L'actrice taïwanaise Shu Qi, âgée de 50 ans, passe derrière la caméra avec « Girl », une comédie dramatique qui retrace son émancipation d'une enfance marquée par la violence et la pauvreté. Le film, qui sort en salle le 5 août, a été salué par la critique pour sa mise en scène épurée et sa sensibilité, obtenant quatre étoiles sur cinq.
Un premier film très personnel
Shu Qi, connue pour ses rôles dans les films de Hou Hsiao-hsien et sa popularité en Asie, n'a jamais caché son enfance difficile. Dans « Girl », elle revient sur sa pré-adolescence, alors qu'elle vivait dans un quartier modeste de Taipei. Son père, mécontent de son travail dans un petit garage, noyait son amertume dans l'alcool et était violent envers sa femme, coiffeuse, qui subissait sans se révolter, écrasée par le poids de la tradition.

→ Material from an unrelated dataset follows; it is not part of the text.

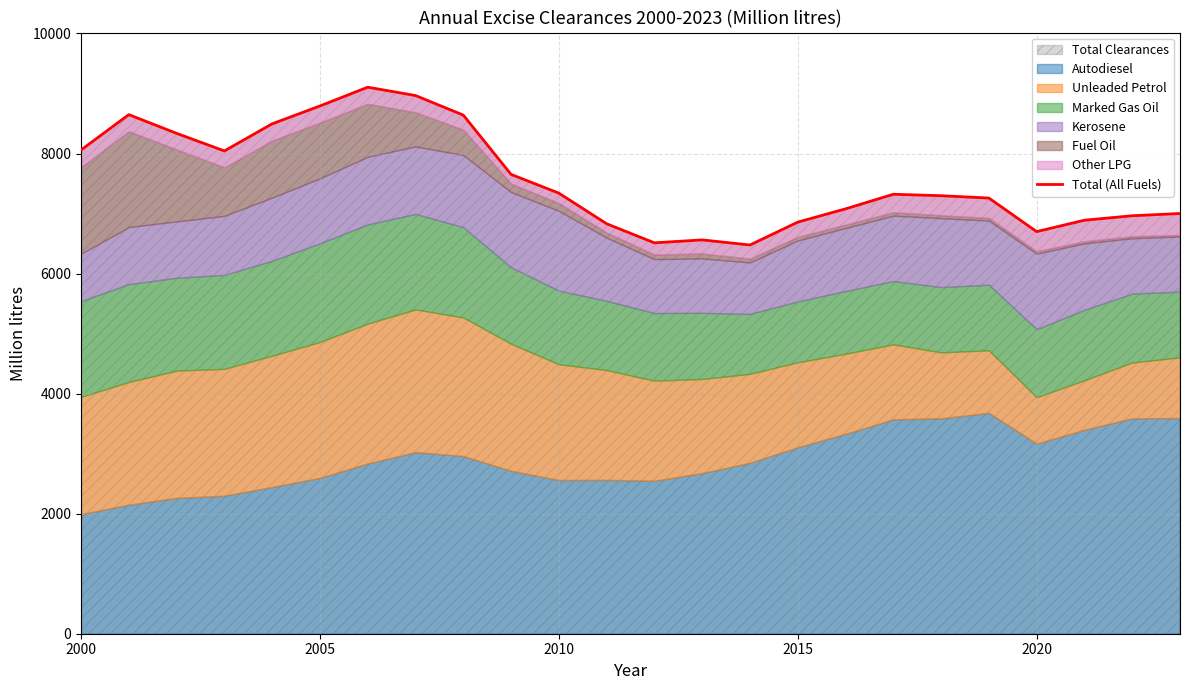

How many interior local peaks (higher than both neighbors) does the data have?

4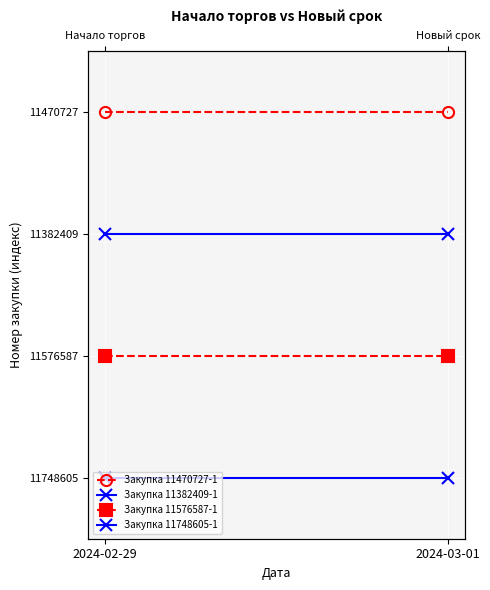

Which series has the largest total across all categories?

Закупка 11748605-1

Une mise en scène chorégraphique
Le film dépeint cette dynamique familiale dysfonctionnelle avec une violence lancinante, mais Shu Qi la met en scène de manière presque musicale, sans édulcorer la souffrance. La petite Hsiao-lee, double enfantin de la réalisatrice, s'échappe de cet enfer en se cachant dans un placard, où elle développe un monde intérieur résilient. Plutôt qu'un parcours sportif classique, « Girl » est une rêverie curative, où l'imaginaire de l'héroïne infuse le réel et trace une voie vers l'émancipation.

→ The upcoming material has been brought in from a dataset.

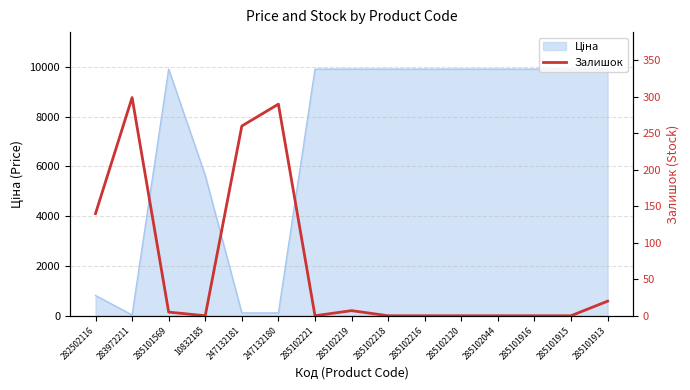

What is the label of the 7th point from the right?

285102218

Une sophistication visuelle
Shu Qi habille le quotidien trivial de Hsiao-lee de projections mentales : sa poupée prend les traits d'une amie imaginaire, sorte de guide spirituel. Cette approche donne au film une sophistication certaine, montrant à la fois ce que l'actrice a vécu et ce qu'elle s'est efforcée de vivre. Le spectre de Hou Hsiao-hsien plane sur cette œuvre épurée mais chatoyante, qui rend compte d'une dynamique à la fois absurde et touchante.
Avec « Girl », Shu Qi confirme son talent de conteuse, offrant un récit intime et universel sur la résilience et la construction de soi. Le film est à découvrir en salles dès le 5 août.